Premières lignes #74

Coucou la compagnie !

Il est des jours que l’on attend avec plus d’impatience que d’autres, le vendredi par exemple ! Parce qu’il est annonciateur d’un week-end, de repos (ou pas…), de calme, de lecture… 🙂 Bon, pour moi, cette semaine, ça a été un long week-end où j’ai été confinée toute la journée… 😦

Aujourd’hui je vous propose de découvrir l’incipit de l’une de mes dernières lectures : L’île du diable de Nicolas Beuglet que j’ai écouté en livre audio.

Bon vendredi à tous !

– 1 –

Sarah ouvrit les yeux et fixa le plafond de sa cellule. D’où provenait ce bruit qui l’avait tirée de son sommeil ? Le cerveau engourdi par les molécules d’anxiolytiques, elle se redressa maladroitement sur sa couchette et regarda autour d’elle.
Une lueur morne irradiait du néon du couloir jusque sous la porte blindée et, avec la même luminosité blafarde, son réveil indiquait 5 h 33 du matin.

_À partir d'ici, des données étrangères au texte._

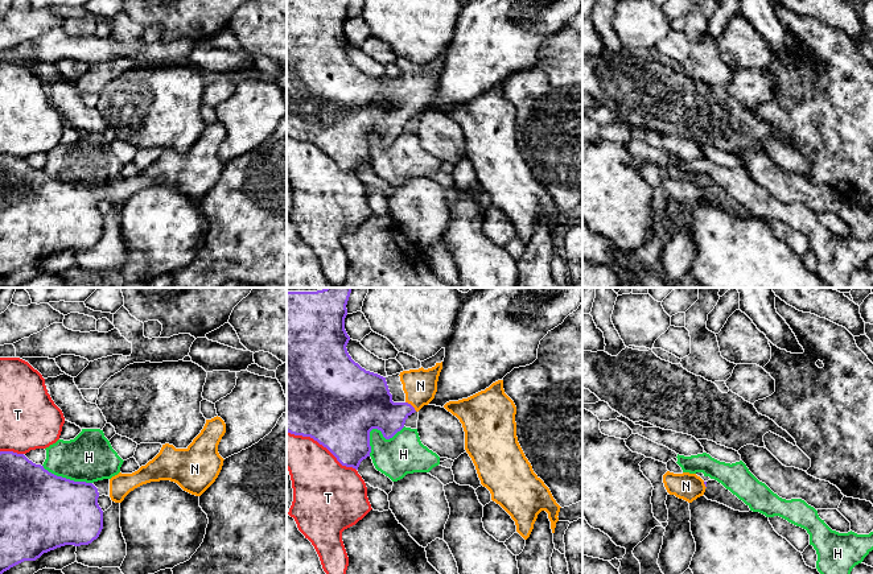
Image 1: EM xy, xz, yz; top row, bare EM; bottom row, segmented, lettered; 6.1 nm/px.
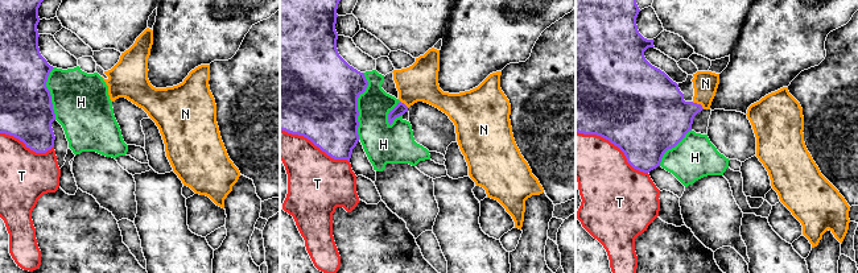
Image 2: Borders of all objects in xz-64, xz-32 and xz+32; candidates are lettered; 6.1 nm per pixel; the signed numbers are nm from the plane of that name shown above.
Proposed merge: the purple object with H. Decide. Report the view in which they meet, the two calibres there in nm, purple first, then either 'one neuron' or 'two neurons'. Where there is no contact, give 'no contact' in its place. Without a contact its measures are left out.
meets purple in xz; 480 nm thick on the purple side, 240 nm on the other; two neurons

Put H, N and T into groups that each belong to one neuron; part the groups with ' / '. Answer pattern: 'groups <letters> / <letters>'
groups H / N / T

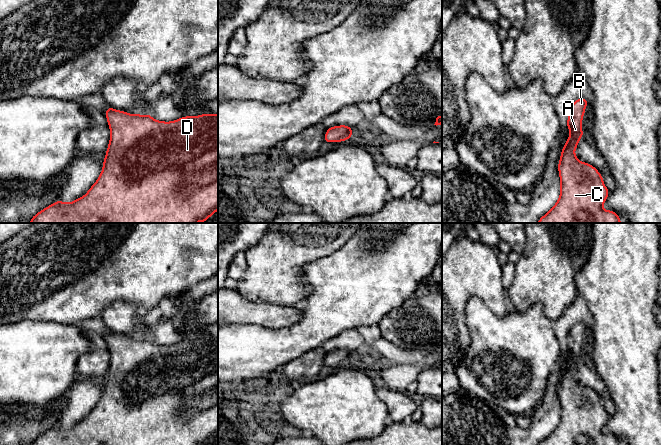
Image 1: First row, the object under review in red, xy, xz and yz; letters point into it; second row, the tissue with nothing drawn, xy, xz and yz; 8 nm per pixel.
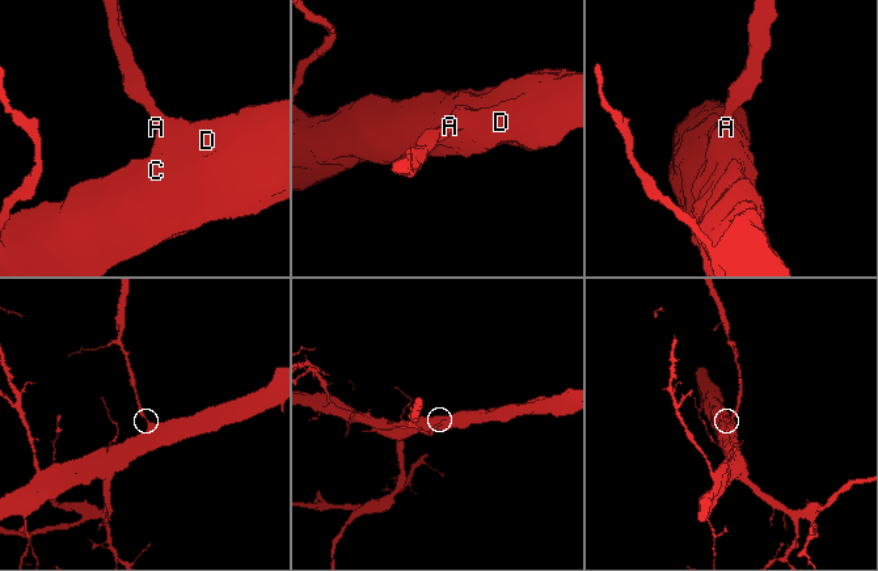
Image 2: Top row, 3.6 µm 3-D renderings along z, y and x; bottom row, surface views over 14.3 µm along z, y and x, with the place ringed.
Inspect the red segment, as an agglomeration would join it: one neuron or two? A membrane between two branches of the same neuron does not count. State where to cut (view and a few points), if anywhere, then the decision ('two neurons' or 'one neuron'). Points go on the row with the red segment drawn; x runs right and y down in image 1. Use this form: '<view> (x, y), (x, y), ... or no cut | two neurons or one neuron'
no cut | one neuron

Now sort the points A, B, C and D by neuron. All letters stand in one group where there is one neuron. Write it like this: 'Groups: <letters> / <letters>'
Groups: A B C D

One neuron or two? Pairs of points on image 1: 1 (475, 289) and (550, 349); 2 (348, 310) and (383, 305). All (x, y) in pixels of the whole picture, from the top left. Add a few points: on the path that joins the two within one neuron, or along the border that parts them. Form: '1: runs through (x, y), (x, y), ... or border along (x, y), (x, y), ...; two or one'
1: border along (485, 303), (497, 315), (505, 316), (509, 312); two
2: runs through (357, 306), (374, 305); one

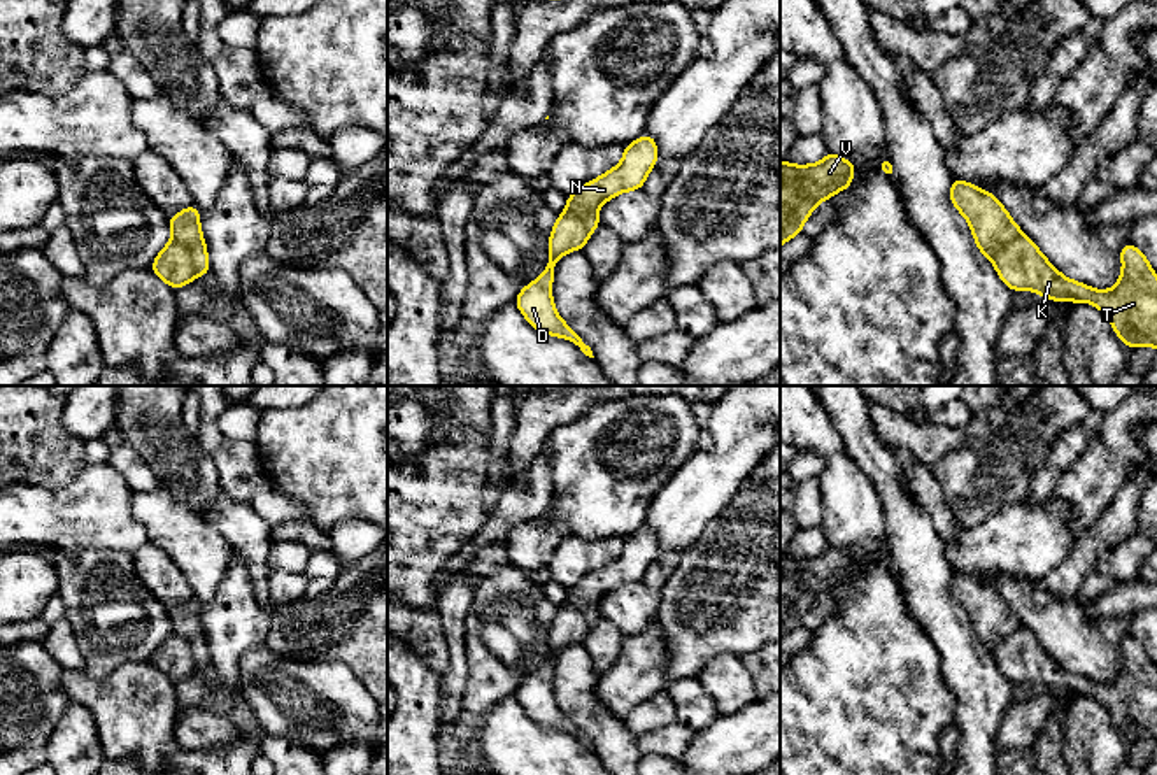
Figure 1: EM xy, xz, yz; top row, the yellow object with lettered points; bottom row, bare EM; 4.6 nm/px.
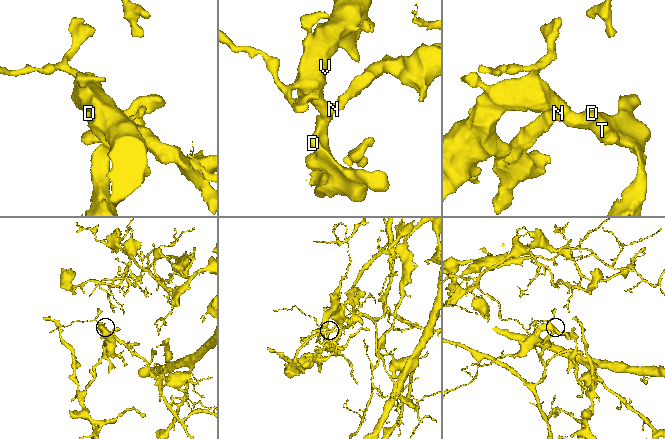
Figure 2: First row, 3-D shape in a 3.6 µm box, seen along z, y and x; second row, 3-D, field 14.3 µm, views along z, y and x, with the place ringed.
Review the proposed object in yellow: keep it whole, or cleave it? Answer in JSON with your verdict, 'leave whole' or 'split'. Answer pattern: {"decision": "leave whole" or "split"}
{"decision": "split"}

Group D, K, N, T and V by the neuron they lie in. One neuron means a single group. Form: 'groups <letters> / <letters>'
groups D K T / N V

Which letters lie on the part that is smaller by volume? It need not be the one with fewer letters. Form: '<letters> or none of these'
D, K, T

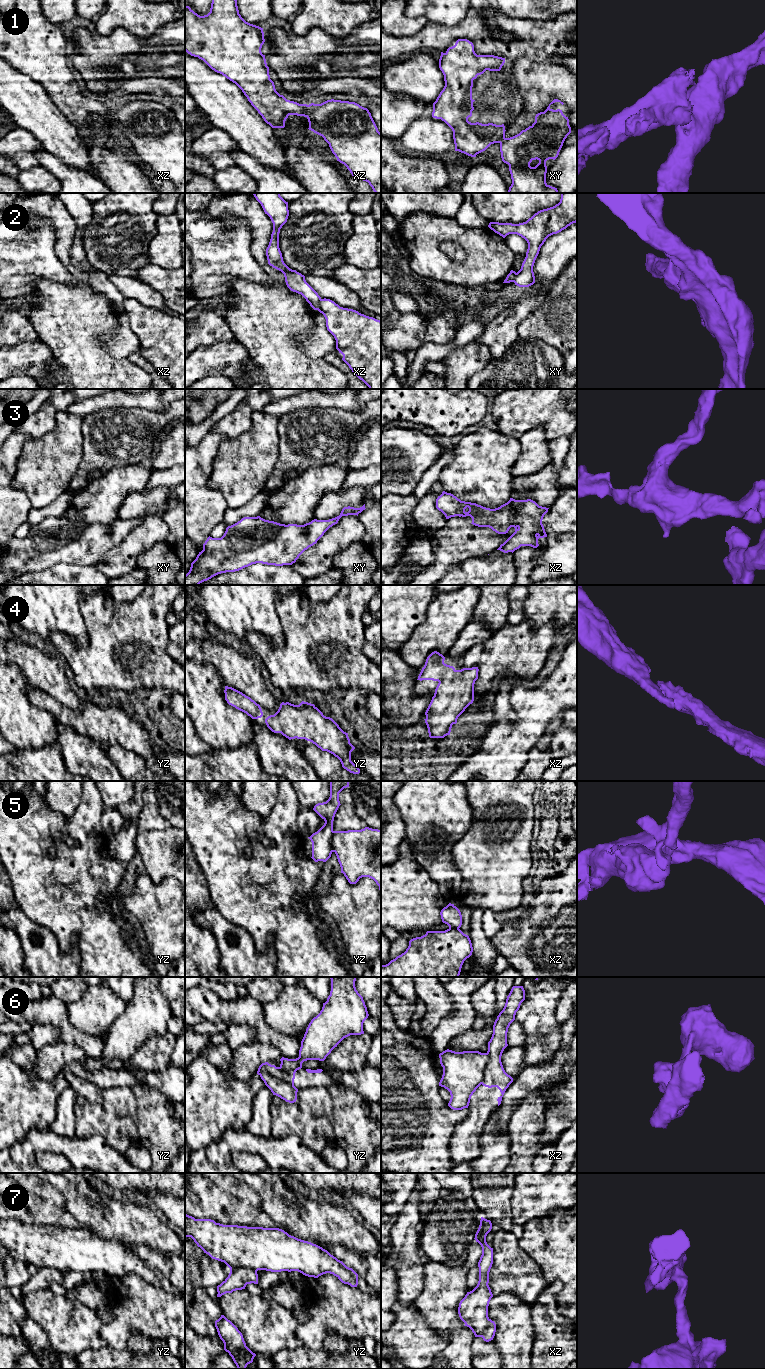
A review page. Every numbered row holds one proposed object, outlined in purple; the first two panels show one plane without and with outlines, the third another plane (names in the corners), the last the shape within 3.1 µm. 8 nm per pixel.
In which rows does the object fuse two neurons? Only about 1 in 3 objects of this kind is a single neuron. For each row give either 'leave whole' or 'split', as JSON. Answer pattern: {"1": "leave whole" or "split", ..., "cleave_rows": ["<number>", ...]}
{"1": "split", "2": "split", "3": "leave whole", "4": "leave whole", "5": "split", "6": "split", "7": "split", "cleave_rows": ["1", "2", "5", "6", "7"]}

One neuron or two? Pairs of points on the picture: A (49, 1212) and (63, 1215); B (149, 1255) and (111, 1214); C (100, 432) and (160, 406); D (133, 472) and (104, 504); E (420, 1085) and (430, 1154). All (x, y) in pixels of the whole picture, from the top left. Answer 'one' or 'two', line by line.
A: one
B: two
C: two
D: one
E: one

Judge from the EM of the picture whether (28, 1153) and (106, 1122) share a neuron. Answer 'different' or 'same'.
different

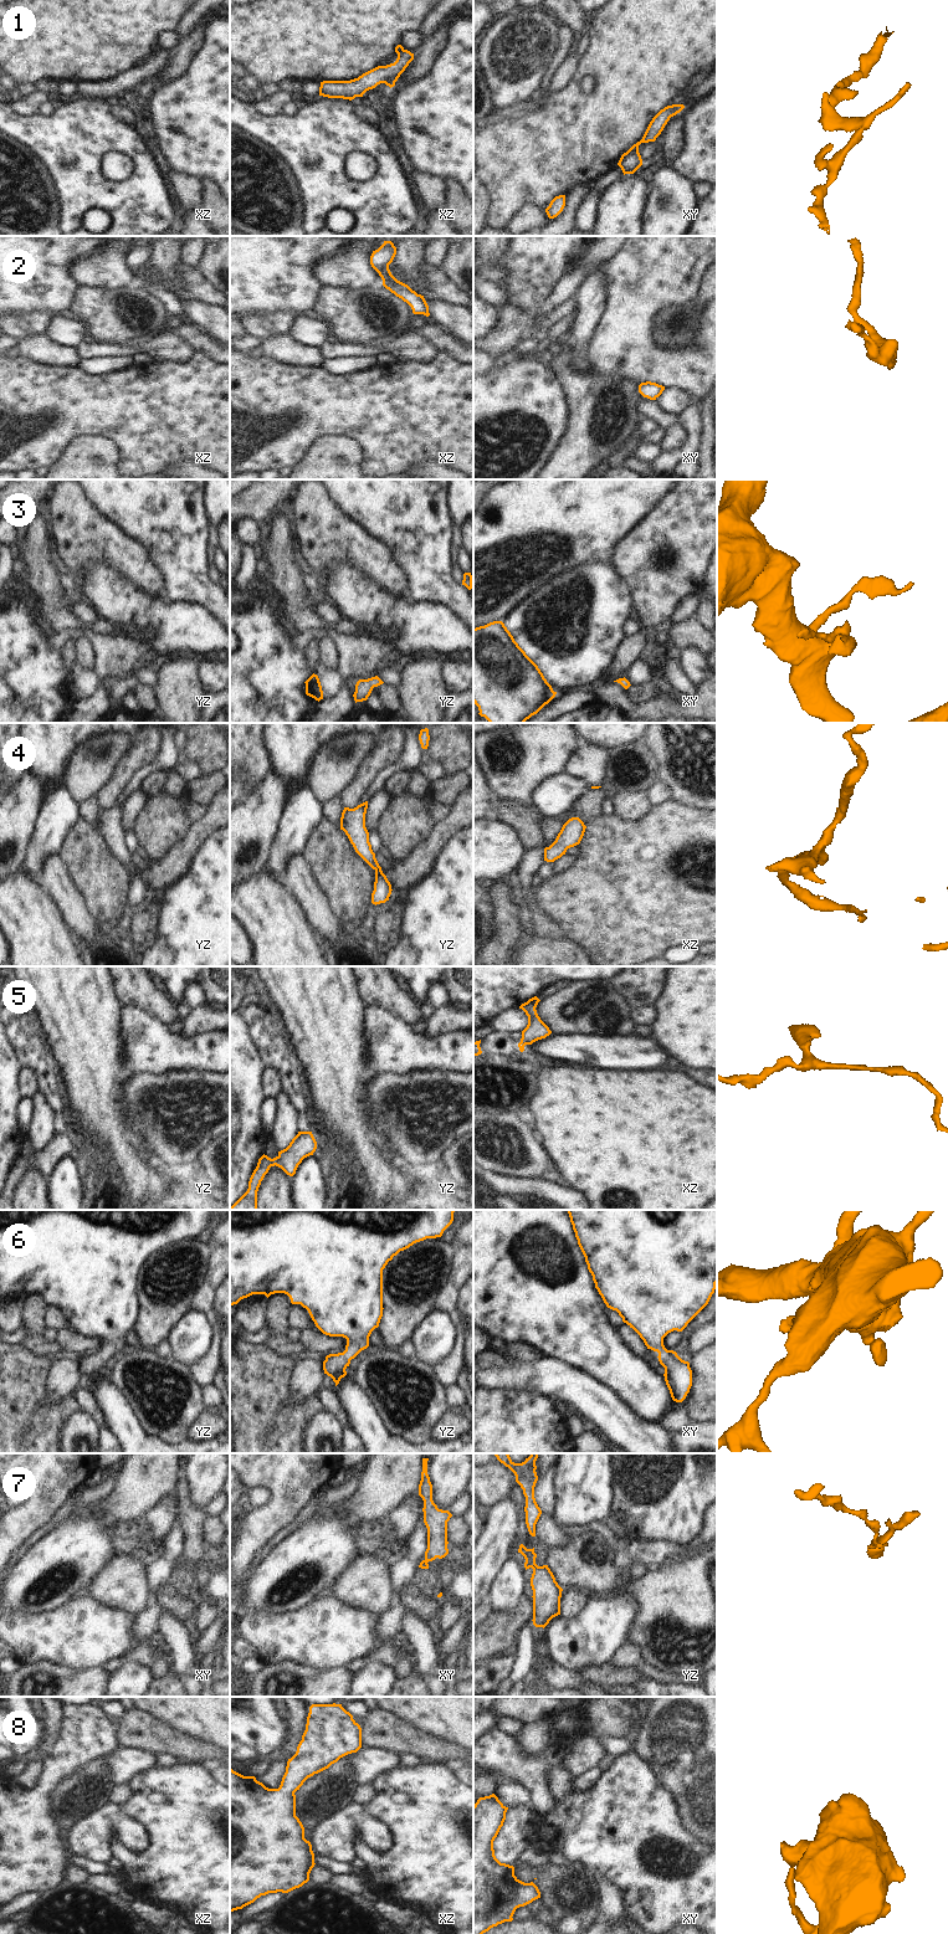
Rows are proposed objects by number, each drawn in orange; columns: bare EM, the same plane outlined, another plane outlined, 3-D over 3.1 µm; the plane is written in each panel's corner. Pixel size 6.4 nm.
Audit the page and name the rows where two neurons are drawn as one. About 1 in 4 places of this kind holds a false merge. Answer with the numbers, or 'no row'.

Au loin, le vrombissement fatigué de la ventilation, une toux précédant le grincement d’un sommier usé, et, dehors, la complainte étouffée du vent qui frottait entre les barbelés des remparts. Tout semblait normal.
La journée qui s’annonçait était certes particulière pour elle. Aucune raison que la prison et les trois cents autres détenues changent leurs habitudes.
Sarah suspendit sa respiration. Son ouïe à l’affût venait de saisir l’onde singulière qui différait de la familière litanie pénitentiaire. Diffuse, à peine perceptible, elle n’en était pas moins flagrante, maintenant qu’elle en devinait l’origine : le quartier des gardiennes. Des voix, bourdonnantes, nerveuses.
Elle repoussa ses couvertures et déroule la plante de ses pieds sur le sol glacé. Elle contourna le cabinet de toilette d’où s’échappait une âcre odeur d’urine, suivit le coin du lavabo de sa main et se posta devant la lourde porte verte, les yeux à hauteur du judas. La rumeur mouvementée était désormais plus distincte.